Look through the entries below and extract exactly the lines from the one containing "582 365 9.03" through the one containing "243 505 1.18", ends included.

Records for this exercise START

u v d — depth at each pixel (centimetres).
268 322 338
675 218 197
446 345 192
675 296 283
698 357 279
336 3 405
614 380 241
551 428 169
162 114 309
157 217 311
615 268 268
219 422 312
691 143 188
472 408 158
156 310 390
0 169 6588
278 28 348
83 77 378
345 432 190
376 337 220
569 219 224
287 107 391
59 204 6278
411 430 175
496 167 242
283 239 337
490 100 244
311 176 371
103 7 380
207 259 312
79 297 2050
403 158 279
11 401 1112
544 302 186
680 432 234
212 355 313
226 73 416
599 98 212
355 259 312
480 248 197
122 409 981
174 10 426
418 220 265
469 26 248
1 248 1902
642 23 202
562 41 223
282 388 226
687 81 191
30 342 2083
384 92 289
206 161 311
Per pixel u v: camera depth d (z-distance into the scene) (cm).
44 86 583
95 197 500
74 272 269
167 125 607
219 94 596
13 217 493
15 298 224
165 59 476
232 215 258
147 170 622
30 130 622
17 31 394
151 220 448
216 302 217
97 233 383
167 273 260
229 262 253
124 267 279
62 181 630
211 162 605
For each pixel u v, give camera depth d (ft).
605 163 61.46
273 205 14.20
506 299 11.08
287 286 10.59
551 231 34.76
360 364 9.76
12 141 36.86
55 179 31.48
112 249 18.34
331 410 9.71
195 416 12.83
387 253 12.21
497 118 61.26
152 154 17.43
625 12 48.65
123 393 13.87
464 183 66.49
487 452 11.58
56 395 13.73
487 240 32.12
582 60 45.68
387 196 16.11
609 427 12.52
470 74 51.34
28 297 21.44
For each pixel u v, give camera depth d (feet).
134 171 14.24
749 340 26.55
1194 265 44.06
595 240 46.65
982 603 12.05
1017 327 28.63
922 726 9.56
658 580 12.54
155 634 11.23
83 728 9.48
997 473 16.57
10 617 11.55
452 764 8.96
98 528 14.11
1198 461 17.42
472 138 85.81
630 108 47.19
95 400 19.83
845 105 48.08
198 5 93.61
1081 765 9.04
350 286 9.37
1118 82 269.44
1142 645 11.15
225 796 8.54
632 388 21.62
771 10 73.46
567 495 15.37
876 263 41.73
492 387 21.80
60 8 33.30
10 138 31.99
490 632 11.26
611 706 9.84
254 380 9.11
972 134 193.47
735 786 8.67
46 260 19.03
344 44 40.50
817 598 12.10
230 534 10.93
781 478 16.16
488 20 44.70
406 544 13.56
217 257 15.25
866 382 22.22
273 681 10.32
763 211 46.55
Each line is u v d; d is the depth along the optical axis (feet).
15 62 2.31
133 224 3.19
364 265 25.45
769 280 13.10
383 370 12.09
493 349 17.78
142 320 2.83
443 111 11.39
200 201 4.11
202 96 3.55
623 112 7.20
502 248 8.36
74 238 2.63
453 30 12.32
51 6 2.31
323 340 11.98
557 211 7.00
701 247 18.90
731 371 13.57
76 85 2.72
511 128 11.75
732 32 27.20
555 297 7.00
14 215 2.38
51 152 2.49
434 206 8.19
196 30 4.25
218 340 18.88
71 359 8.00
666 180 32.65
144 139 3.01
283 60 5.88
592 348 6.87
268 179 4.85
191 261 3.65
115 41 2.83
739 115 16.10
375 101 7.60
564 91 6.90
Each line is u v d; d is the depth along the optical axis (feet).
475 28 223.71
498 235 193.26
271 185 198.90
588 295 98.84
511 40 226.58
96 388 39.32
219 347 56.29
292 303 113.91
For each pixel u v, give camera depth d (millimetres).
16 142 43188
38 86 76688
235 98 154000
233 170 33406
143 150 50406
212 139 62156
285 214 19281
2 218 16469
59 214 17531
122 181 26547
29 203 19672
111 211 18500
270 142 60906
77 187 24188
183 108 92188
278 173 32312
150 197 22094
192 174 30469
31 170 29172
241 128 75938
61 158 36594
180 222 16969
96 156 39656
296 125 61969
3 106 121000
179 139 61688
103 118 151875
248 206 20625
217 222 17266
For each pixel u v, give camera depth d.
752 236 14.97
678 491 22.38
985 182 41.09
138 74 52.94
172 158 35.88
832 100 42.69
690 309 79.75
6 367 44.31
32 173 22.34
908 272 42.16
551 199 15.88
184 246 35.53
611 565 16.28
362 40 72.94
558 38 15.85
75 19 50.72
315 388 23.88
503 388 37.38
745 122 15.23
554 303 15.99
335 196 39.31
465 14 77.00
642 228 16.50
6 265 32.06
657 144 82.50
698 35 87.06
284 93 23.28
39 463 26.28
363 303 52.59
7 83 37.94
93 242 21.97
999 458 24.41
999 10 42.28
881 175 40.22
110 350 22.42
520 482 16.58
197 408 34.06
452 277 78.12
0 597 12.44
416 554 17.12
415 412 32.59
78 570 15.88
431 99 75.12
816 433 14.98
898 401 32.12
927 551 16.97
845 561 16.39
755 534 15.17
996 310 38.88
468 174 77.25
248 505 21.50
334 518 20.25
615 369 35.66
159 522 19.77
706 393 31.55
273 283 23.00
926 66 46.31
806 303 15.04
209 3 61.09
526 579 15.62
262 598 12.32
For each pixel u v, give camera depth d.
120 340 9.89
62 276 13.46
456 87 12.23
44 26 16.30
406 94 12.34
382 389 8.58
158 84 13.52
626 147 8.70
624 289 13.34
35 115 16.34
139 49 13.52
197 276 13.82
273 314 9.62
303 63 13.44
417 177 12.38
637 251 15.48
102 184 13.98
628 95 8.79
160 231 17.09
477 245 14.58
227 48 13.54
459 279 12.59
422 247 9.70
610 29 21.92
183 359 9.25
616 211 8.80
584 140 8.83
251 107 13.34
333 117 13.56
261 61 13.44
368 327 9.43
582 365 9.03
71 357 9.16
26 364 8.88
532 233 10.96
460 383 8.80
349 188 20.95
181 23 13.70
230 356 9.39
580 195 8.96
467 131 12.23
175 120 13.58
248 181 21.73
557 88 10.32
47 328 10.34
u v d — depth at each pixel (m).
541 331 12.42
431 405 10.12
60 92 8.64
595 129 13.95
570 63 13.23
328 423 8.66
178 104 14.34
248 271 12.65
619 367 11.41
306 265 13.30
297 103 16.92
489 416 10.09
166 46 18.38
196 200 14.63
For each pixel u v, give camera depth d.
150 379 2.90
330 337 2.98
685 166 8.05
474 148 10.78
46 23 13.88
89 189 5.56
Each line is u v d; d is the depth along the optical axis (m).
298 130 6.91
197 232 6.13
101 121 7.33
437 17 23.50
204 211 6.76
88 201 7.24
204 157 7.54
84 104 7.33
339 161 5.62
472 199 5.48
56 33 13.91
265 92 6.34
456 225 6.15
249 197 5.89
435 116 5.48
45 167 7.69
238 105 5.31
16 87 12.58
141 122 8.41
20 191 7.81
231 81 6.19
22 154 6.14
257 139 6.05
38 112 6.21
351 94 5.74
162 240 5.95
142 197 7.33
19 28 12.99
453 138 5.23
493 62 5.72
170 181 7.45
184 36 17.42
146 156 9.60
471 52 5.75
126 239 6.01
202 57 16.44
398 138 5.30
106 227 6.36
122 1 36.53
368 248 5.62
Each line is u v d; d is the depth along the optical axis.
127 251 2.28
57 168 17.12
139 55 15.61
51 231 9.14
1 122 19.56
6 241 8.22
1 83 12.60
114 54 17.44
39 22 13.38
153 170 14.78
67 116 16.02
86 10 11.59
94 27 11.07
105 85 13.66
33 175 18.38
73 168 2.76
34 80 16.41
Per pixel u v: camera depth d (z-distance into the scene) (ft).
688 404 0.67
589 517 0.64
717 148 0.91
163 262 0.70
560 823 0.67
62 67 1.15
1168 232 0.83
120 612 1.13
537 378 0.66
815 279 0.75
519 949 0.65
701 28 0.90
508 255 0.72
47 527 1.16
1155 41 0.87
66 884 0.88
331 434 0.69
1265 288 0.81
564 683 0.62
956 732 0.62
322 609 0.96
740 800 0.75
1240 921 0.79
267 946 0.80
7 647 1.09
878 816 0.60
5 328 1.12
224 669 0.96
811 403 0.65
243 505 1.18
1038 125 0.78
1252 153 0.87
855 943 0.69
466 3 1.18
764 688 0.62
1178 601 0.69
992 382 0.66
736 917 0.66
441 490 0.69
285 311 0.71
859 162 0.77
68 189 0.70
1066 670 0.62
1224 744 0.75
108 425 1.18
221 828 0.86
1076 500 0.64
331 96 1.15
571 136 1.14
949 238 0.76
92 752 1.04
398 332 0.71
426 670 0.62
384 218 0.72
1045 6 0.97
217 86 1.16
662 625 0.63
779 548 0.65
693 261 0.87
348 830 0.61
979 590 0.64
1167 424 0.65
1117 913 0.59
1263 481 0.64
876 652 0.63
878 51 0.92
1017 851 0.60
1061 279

Records for this exercise END

> **Solution to this exercise**:
582 365 9.03
71 357 9.16
26 364 8.88
532 233 10.96
460 383 8.80
349 188 20.95
181 23 13.70
230 356 9.39
580 195 8.96
467 131 12.23
175 120 13.58
248 181 21.73
557 88 10.32
47 328 10.34
u v d — depth at each pixel (m).
541 331 12.42
431 405 10.12
60 92 8.64
595 129 13.95
570 63 13.23
328 423 8.66
178 104 14.34
248 271 12.65
619 367 11.41
306 265 13.30
297 103 16.92
489 416 10.09
166 46 18.38
196 200 14.63
For each pixel u v, give camera depth d.
150 379 2.90
330 337 2.98
685 166 8.05
474 148 10.78
46 23 13.88
89 189 5.56
Each line is u v d; d is the depth along the optical axis (m).
298 130 6.91
197 232 6.13
101 121 7.33
437 17 23.50
204 211 6.76
88 201 7.24
204 157 7.54
84 104 7.33
339 161 5.62
472 199 5.48
56 33 13.91
265 92 6.34
456 225 6.15
249 197 5.89
435 116 5.48
45 167 7.69
238 105 5.31
16 87 12.58
141 122 8.41
20 191 7.81
231 81 6.19
22 154 6.14
257 139 6.05
38 112 6.21
351 94 5.74
162 240 5.95
142 197 7.33
19 28 12.99
453 138 5.23
493 62 5.72
170 181 7.45
184 36 17.42
146 156 9.60
471 52 5.75
126 239 6.01
202 57 16.44
398 138 5.30
106 227 6.36
122 1 36.53
368 248 5.62
Each line is u v d; d is the depth along the optical axis.
127 251 2.28
57 168 17.12
139 55 15.61
51 231 9.14
1 122 19.56
6 241 8.22
1 83 12.60
114 54 17.44
39 22 13.38
153 170 14.78
67 116 16.02
86 10 11.59
94 27 11.07
105 85 13.66
33 175 18.38
73 168 2.76
34 80 16.41
Per pixel u v: camera depth d (z-distance into the scene) (ft).
688 404 0.67
589 517 0.64
717 148 0.91
163 262 0.70
560 823 0.67
62 67 1.15
1168 232 0.83
120 612 1.13
537 378 0.66
815 279 0.75
519 949 0.65
701 28 0.90
508 255 0.72
47 527 1.16
1155 41 0.87
66 884 0.88
331 434 0.69
1265 288 0.81
564 683 0.62
956 732 0.62
322 609 0.96
740 800 0.75
1240 921 0.79
267 946 0.80
7 647 1.09
878 816 0.60
5 328 1.12
224 669 0.96
811 403 0.65
243 505 1.18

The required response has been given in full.